A smaller number of chapters reach beyond Latin America, principally to Europe. Andrew Gould examines the influence of religion on political liberalism, Robert M. Fishman examines the impact of democratization on culture in Spain and Portugal, and Danielle N. Lussier and Jody LaPorte inquire into the legacies of Communist rule for political developments in Eastern Europe. Beyond brief mentions of developments in Africa and Asia in some of the early chapters, there is not much coverage outside Latin America and Europe. While this is bound to disappoint researchers who are focused on Africa, Asia, the Middle East, North America, and other regions, the silver lining is that there now exists an analytical springboard from which to begin such explorations.

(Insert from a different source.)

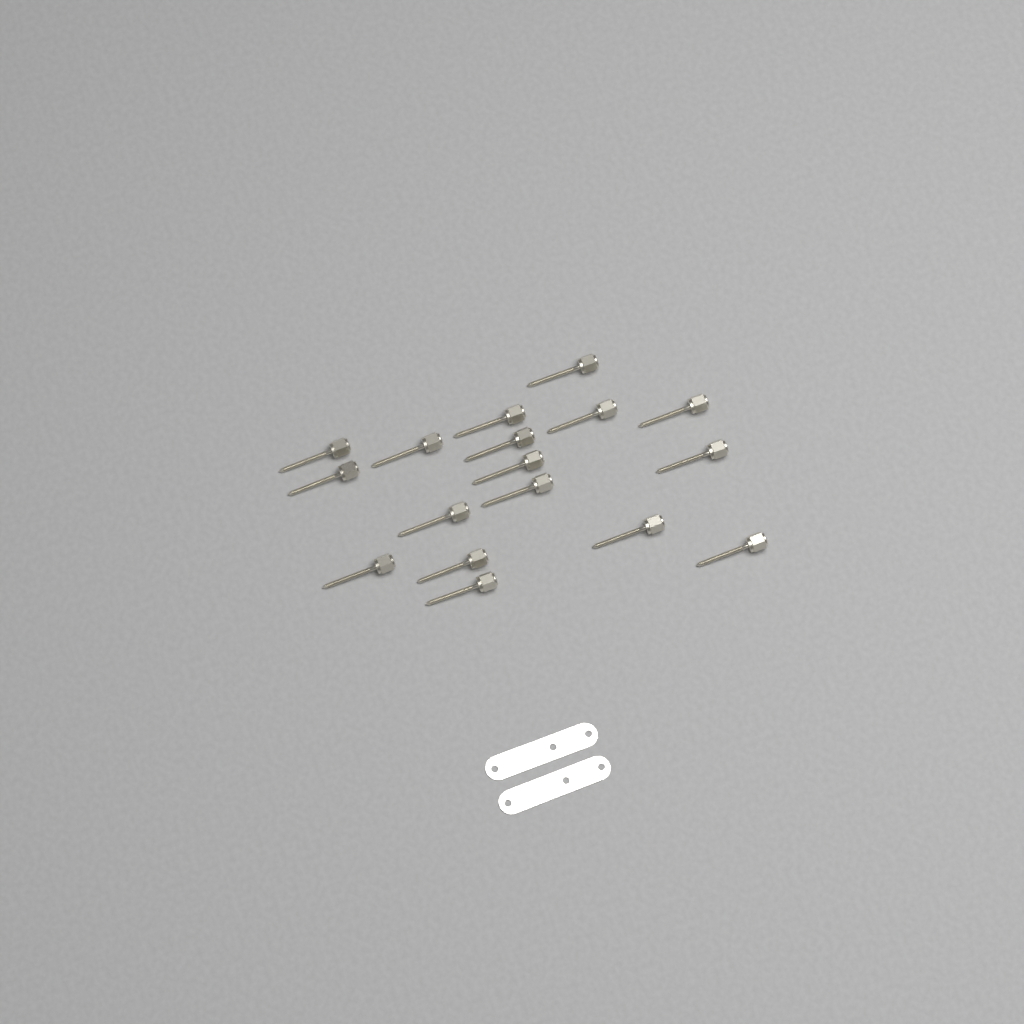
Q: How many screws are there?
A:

While this volume is a celebration of the contributions of critical juncture analysis, the editors are not shy to feature criticisms and acknowledge limitations. In two notable contributions, Taylor C. Boas and Robert R. Kaufman urge researchers to recognize some inherent limitations in critical juncture analysis. Boas underscores that any attempt to study the present and recent past must let considerable time pass before they have their claims “fully evaluated,” which makes study of the present or recent past an inherently risky and analytically imprecise affair. Meanwhile, Kaufman suggests that this type of analysis is overly focused on examples of discontinuous change and does not recognize that the sources of continuity may also be found in historical junctures.

Critical Junctures and Historical Legacies concludes with a chapter by Munck, who makes a passionate case for continuously refining the means scholars use to determine if, when, and how the past has critical legacies. In considering Munck’s sage advice, researchers also may want to consult the four inspired appendices that feature a coded literature review, a glossary, a bibliography, as well as a brief summary of eight classical texts. Altogether, this volume is a milestone in critical juncture analysis that will serve as a major resource for seasoned and early career researchers alike.